Hybrid 2d Conv+ConvTranspose layer

Let’s say I have a 4-dimensional tensor (batch x channel x time x space). I’d like to downsample the space axis and upsample the time axis. I can achieve this sequentially as follows:

tnsr = torch.randn(2, 3, 4, 5, requires_grad=True)  # batch x channel x time x space
space_downsampler = nn.Conv2d(3, 3, (1, 3), stride=(1, 2), padding=(0, 1))
tnsr = space_downsampler(tnsr)  # downsample space dimension
assert tnsr.shape == (2, 3, 4, 3)
time_upsampler = nn.ConvTranspose2d(3, 3, (3, 1), stride=(2, 1), padding=(1, 0))
tnsr = time_upsampler(tnsr)  # upsample time dimension
assert tnsr.shape == (2, 3, 7, 3)

This solution uses a 1x3 filter with stride (1,2) followed by a 3x1 filter with fractional stride (0.5, 1). But I would prefer to use a single 3x3 filter that has stride (0.5, 2). This would mean that the 3x3 filter is applied with fractional striding along one axis and with normal 2x striding along the other axis.

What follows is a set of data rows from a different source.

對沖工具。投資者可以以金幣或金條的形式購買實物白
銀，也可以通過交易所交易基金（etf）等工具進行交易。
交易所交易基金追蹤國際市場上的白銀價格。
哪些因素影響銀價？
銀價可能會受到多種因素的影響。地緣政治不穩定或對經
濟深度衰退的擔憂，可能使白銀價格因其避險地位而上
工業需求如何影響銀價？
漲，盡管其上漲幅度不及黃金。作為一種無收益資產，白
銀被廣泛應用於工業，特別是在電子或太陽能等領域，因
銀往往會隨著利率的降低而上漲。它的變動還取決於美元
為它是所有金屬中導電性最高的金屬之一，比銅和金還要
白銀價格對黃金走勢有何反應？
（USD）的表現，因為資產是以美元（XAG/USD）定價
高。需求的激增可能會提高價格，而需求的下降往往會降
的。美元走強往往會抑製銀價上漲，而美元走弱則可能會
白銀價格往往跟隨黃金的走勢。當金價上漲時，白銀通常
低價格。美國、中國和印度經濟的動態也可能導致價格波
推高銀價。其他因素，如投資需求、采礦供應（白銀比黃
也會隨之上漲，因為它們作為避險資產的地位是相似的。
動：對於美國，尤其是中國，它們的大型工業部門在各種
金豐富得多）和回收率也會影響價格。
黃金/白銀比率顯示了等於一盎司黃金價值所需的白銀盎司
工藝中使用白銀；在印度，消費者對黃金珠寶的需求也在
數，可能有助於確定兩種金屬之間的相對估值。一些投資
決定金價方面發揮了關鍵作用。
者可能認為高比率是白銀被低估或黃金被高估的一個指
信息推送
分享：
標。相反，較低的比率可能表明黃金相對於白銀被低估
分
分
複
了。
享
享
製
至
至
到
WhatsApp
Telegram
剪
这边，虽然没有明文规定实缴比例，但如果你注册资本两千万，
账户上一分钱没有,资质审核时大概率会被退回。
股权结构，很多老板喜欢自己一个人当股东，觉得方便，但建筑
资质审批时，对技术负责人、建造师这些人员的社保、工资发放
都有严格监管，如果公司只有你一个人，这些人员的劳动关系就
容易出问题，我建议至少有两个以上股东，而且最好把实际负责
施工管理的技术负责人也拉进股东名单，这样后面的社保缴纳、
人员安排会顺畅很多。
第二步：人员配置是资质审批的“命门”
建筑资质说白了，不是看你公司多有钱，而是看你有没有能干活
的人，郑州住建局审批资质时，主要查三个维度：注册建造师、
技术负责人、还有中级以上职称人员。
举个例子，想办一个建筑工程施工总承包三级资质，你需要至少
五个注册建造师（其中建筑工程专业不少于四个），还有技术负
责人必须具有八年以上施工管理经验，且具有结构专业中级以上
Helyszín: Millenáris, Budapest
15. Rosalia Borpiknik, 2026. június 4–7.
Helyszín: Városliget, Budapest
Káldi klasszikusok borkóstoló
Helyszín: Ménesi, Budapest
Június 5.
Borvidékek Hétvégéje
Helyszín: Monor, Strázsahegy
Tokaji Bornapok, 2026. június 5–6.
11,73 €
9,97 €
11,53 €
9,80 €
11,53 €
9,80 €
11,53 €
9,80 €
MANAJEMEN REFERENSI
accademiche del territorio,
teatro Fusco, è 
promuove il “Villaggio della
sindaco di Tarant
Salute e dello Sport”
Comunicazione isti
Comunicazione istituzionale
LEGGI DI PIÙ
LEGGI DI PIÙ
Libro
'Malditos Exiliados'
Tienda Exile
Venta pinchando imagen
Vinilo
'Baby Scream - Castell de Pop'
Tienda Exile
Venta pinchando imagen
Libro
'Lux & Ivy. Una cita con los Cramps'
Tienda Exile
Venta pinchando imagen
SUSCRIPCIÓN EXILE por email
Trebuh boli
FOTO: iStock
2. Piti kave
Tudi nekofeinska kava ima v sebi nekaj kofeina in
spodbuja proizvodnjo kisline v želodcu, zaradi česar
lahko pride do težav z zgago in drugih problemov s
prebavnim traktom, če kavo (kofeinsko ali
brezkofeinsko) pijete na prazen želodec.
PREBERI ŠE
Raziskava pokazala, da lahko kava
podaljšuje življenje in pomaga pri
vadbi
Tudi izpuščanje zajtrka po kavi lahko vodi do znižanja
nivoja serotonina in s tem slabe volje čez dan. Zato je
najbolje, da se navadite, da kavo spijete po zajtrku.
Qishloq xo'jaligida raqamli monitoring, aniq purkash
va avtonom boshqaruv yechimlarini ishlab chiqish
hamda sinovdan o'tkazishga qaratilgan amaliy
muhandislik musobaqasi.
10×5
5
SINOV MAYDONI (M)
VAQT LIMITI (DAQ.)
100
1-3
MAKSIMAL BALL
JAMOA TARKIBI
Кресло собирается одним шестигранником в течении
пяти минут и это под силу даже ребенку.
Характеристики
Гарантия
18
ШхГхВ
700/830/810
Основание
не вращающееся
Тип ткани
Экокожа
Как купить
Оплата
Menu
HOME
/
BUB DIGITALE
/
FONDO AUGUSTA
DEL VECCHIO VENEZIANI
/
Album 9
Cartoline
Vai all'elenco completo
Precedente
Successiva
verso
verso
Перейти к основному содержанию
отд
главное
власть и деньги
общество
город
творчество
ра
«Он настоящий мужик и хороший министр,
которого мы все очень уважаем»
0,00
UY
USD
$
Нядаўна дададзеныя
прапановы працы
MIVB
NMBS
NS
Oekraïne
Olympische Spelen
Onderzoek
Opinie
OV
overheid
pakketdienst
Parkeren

How might I implement this? One idea that comes to mind would be to preprocess the tensor by “injecting zeros” into the time axis, so that a poor-man’s fractional stride can be achieved using a normal convolution module:

tnsr = torch.randn(2, 3, 4, 5, requires_grad=True)  # batch x channel x time x space
tnsr_expanded = torch.zeros(2, 3, 7, 5)
tnsr_expanded[:, :, ::2] = tnsr
hybrid_conv = nn.Conv2d(3, 3, (3, 3), stride=(1, 2), padding=(1, 1))
tnsr = hybrid_conv(tnsr_expanded)
assert tnsr.shape == (2, 3, 7, 3)

But there is a problem with the above implementation: one cannot backpropagate gradients smoothly through the tnsr_expanded[:, :, ::2] = tnsr assignment (as far as I know). Here is my clumsy alternative, which does support backpropagation:

tnsr = torch.randn(2, 3, 4, 5, requires_grad=True)  # batch x channel x time x space
zeros = torch.zeros(2,3,5)
tnsr_expanded = torch.stack((tnsr[:,:,0],zs,tnsr[:,:,1],zs,tnsr[:,:,2],zs,tnsr[:,:,3]),dim=2)
hybrid_conv = nn.Conv2d(3, 3, (3, 3), stride=(1, 2), padding=(1, 1))
tnsr = hybrid_conv(tnsr_expanded)
assert tnsr.shape == (2, 3, 7, 3)

Any ideas for a more elegant solution?

EDIT:
Nevermind, it appears that I was mistaken about backpropagating gradients through the tnsr_expanded[:, :, ::2] = tnsr assignment: backpropagation works as expected.